Notably missing from the book are interviews with the principal actors. Richardson asked, of course, but never expected time with Mangione himself. And his relatives stated explicitly that they had chosen not to talk to the press in prior to the trial. Another glaring gap is any significant information about the deceased, Thompson, though we learn that under his leadership, from the early 2020s, UHC profits increased by 33%.
By book’s end, the audience has little insight of Mangione’s personality or what might have motivated his accused actions. More troubling, Richardson’s obvious sympathy for him gives the reader the disturbing feeling of having been privy to a subtle approval of an assassination.

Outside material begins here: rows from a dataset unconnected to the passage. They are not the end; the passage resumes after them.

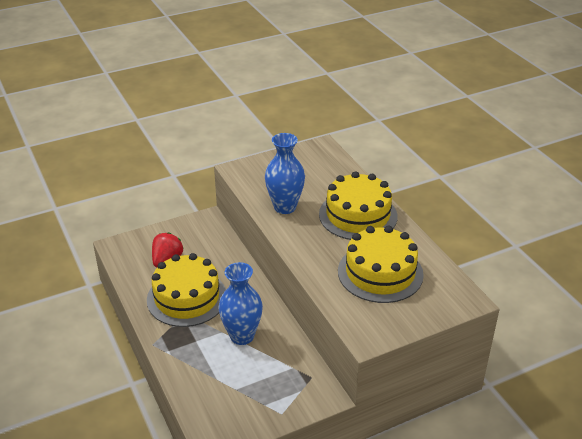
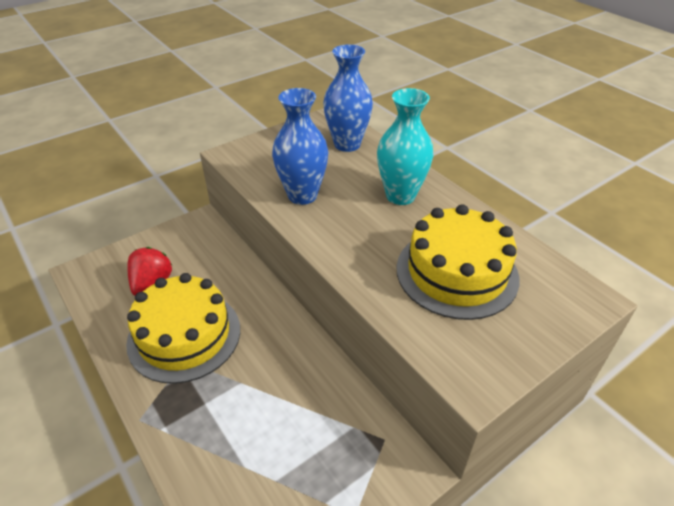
camera: 10 degrees left, 5 degrees up
(242, 336) = (270, 385): blue vase -> blue vase (347, 144)
(358, 215) = (400, 196): yellow cake -> turquoise vase

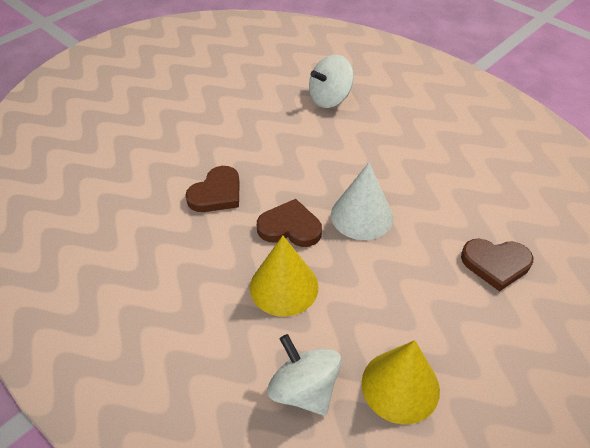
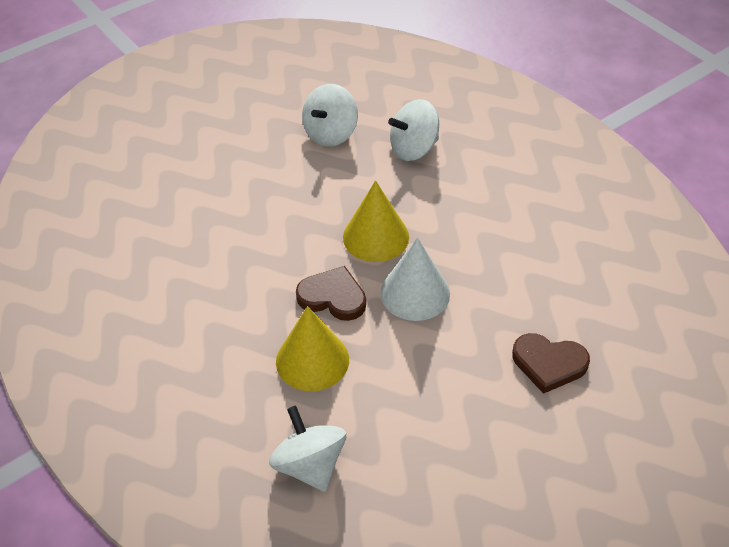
camera: 10 degrees right, 0 degrees up
(216, 193) = (261, 250): brown heart -> none
(257, 93) = (331, 133): none -> white spinning top
(400, 386) = (408, 475): yellow cone -> yellow cone (376, 237)

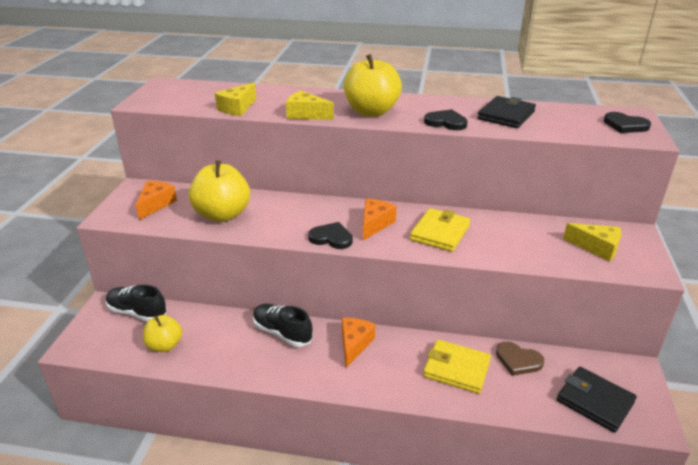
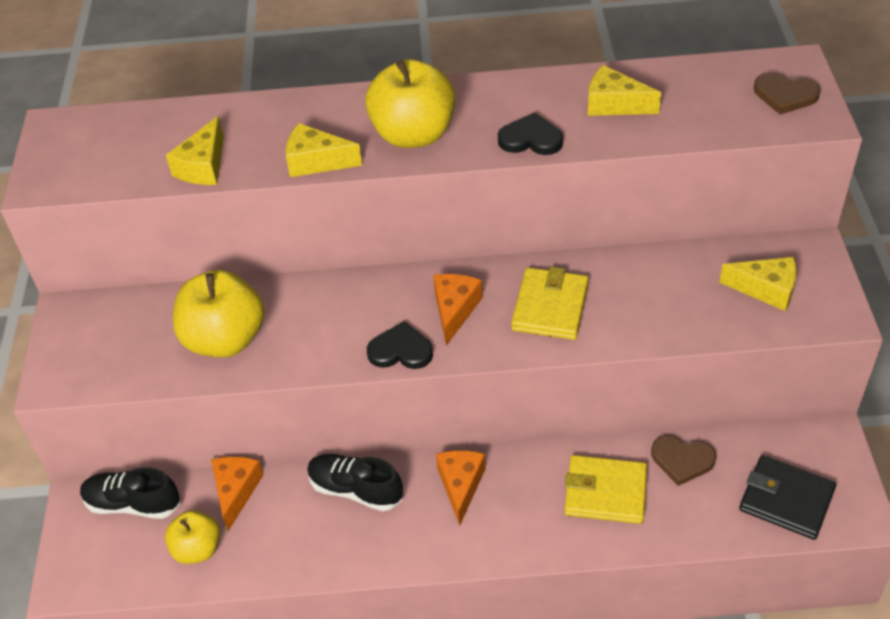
camera: 10 degrees left, 15 degrees up
(156, 204) = (114, 340): orange cheese -> orange cheese (236, 491)
(506, 115) = (614, 104): black wallet -> yellow cheese
(625, 125) = (785, 95): black heart -> brown heart

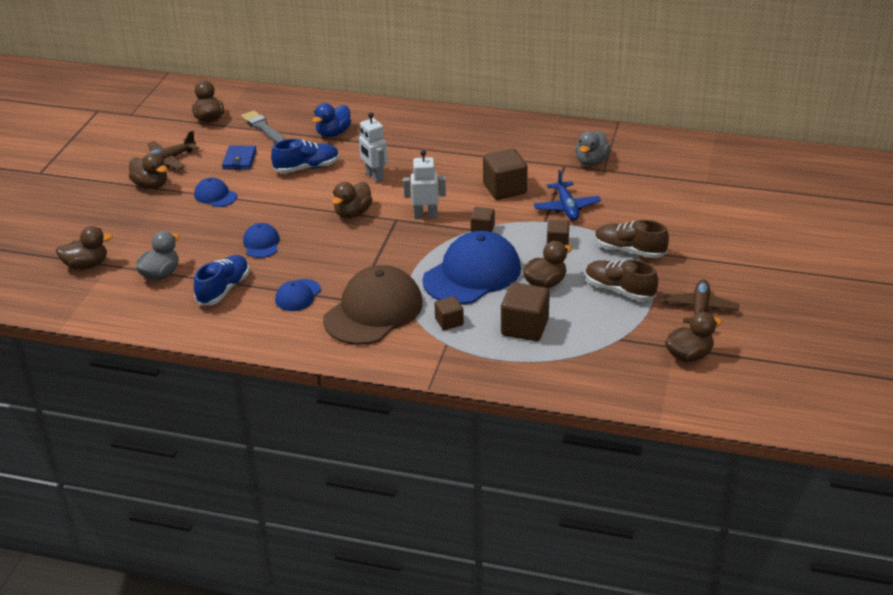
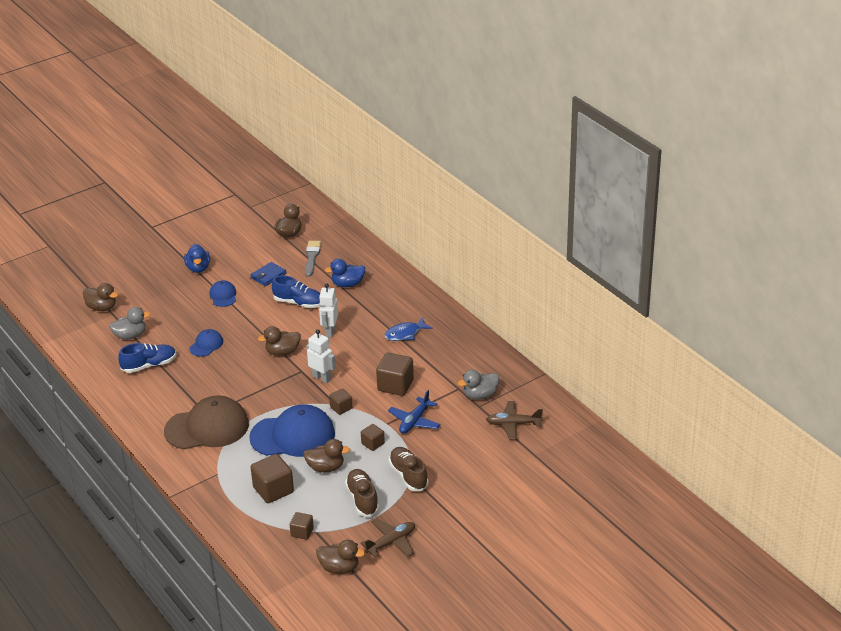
camera: 40 degrees right, 0 degrees up
(151, 185) = (198, 268): brown duck -> blue duck
(168, 160) = (229, 254): brown plane -> brown plane (513, 424)
(298, 295) = (181, 393): blue cap -> none
(449, 322) = (237, 460): brown cube -> brown cube (302, 532)
(450, 147) = (405, 334): none -> blue fish

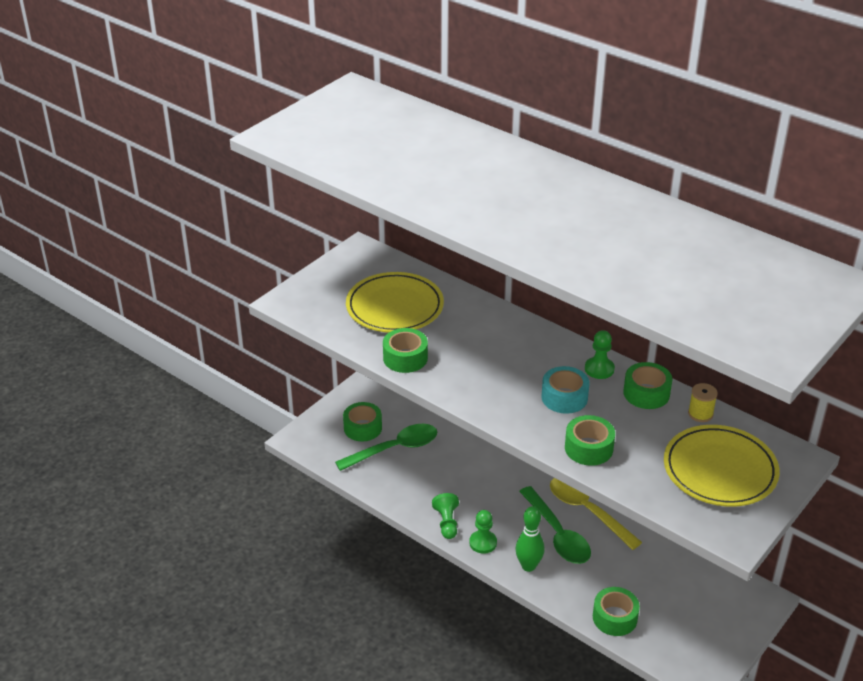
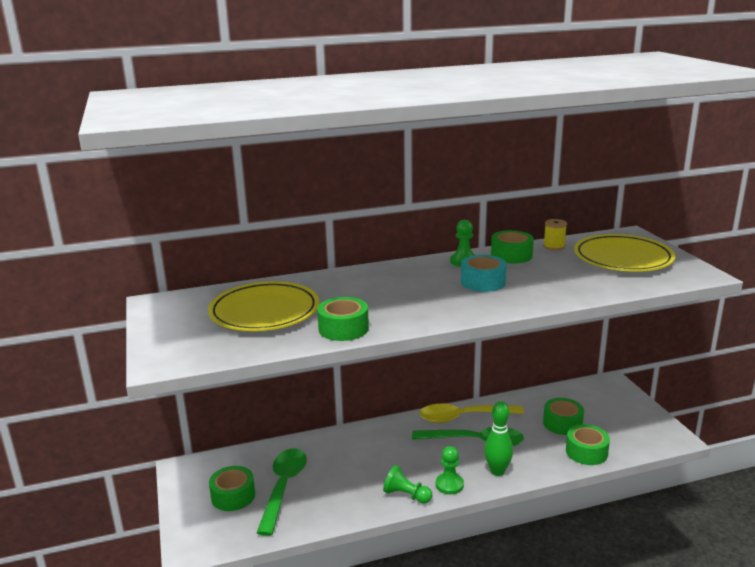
camera: 55 degrees left, 15 degrees down
(588, 448) = (555, 291): green tape -> green tape (562, 423)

In the book’s final lines, Richardson presents his fairytale assessment: “We’ve entered a era of stories, the mad king, the beast in the labyrinth and the emperor without clothes.” In that fable “outlaw heroes come with a appealing vow … They arrive in periods of unrest, when the population is in pain and nothing makes sense anymore.”
One thing is certain: as Mangione’s defence team continues in its attempts have accusations that could lead to the death penalty dismissed, any reference of fables, Robin Hoods, heroes or monsters will not be allowed in court in defence of this attractive individual with a “features reminiscent of classical art” facing judgment for murder.
A tech enthusiast and business strategist with over a decade of experience in digital transformation and startup consulting.